Not quite the response I was looking for. I was kind of hoping for something along the lines of “Do you need help?” No offer of help came. Just a question, and a clinical one at that.
“I’ll be in when I am done getting the spare on.”
“Ok. Make it quick.”
Realizing that I was going to have to take the jack on by myself, and that I would look rather foolish letting a jack get the better of me, I decided to talk to it drill-sargeant to private.
“What kind of a maggot are you? You’re a pretty pathetic jack! You’re an embarrassment to jacks everywhere! What are you, chicken?”
And then it started moving. I don’t know whether what I had said had made a difference to the jack or not, all that I know is that the jack started moving. After another fifteen very sweaty minutes, I finally got the spare on! Hooray!

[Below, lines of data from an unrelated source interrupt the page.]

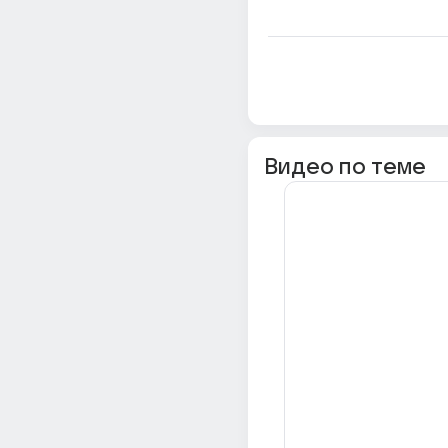
Видео по теме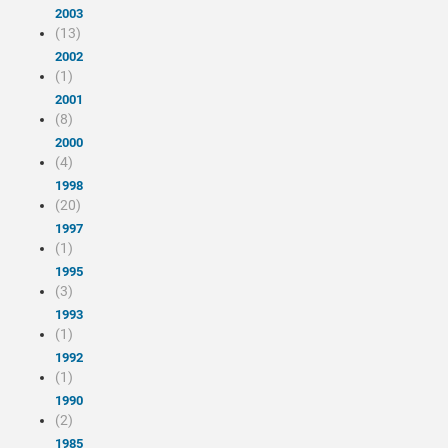
2003
(13)
2002
(1)
2001
(8)
2000
(4)
1998
(20)
1997
(1)
1995
(3)
1993
(1)
1992
(1)
1990
(2)
1985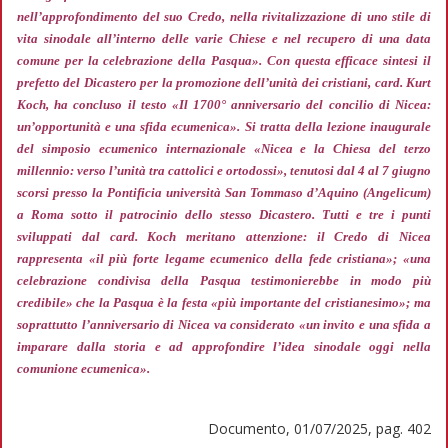
nell’approfondimento del suo Credo, nella rivitalizzazione di uno stile di
vita sinodale all’interno delle varie Chiese e nel recupero di una data
comune per la celebrazione della Pasqua»
. Con questa efficace sintesi il
prefetto del Dicastero per la promozione dell’unità dei cristiani, card. Kurt
Koch, ha concluso il testo «Il 1700° anniversario del concilio di Nicea:
un’opportunità e una sfida ecumenica». Si tratta della lezione inaugurale
del simposio ecumenico internazionale «Nicea e la Chiesa del terzo
millennio: verso l’unità tra cattolici e ortodossi», tenutosi dal 4 al 7 giugno
scorsi presso la Pontificia università San Tommaso d’Aquino (Angelicum)
a Roma sotto il patrocinio dello stesso Dicastero. Tutti e tre i punti
sviluppati dal card. Koch meritano attenzione: il Credo di Nicea
rappresenta
«il più forte legame ecumenico della fede cristiana»; «una
celebrazione condivisa della Pasqua testimonierebbe in modo più
credibile»
che la Pasqua è la festa
«più importante del cristianesimo»;
ma
soprattutto l’anniversario di Nicea va considerato
«un invito e una sfida a
imparare dalla storia e ad approfondire l’idea sinodale oggi nella
comunione ecumenica».
Documento, 01/07/2025, pag. 402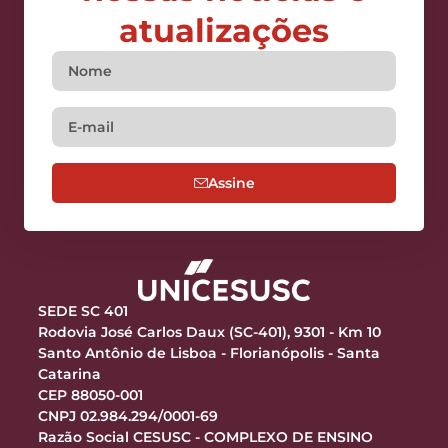
atualizações
Assine
SEDE SC 401
Rodovia José Carlos Daux (SC-401), 9301 - Km 10
Santo Antônio de Lisboa - Florianópolis - Santa
Catarina
CEP 88050-001
CNPJ 02.984.294/0001-69
Razão Social CESUSC - COMPLEXO DE ENSINO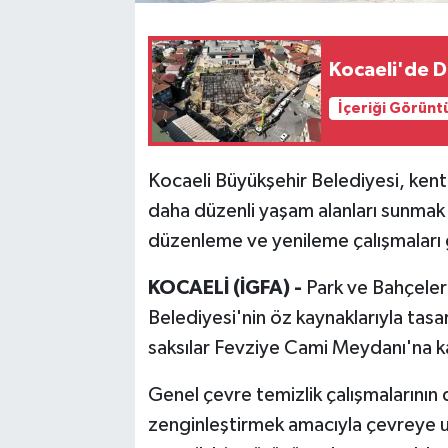
Kocaeli'de D
İçeriği Görünt
Kocaeli Büyükşehir Belediyesi, kent
daha düzenli yaşam alanları sunma
düzenleme ve yenileme çalışmaları 
KOCAELİ (İGFA) -
Park ve Bahçeler
Belediyesi'nin öz kaynaklarıyla tasar
saksılar Fevziye Cami Meydanı'na ka
Genel çevre temizlik çalışmalarını
zenginleştirmek amacıyla çevreye uyg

Then the jack had its final say. It refused to go back down. Somehow, I managed to pry it out from underneath the van axle. I threw it in the back, still extended, and decided that I was going to get that jack to go down if it took me all day. I went over to the shop, stuck it in a vise, squirted it with so much oil that a Saudi prince sent me a personal thank you note for using his product, and began turning, watching it retract e-v-e-r s-o-o-o-o s-l-o-w-l-y. Success! Don’t jack with me, jack…..Then, to show who really won, I went out and bought one of those cool floor jacks that makes the cool “Whoosshhh!” sound when they go back down.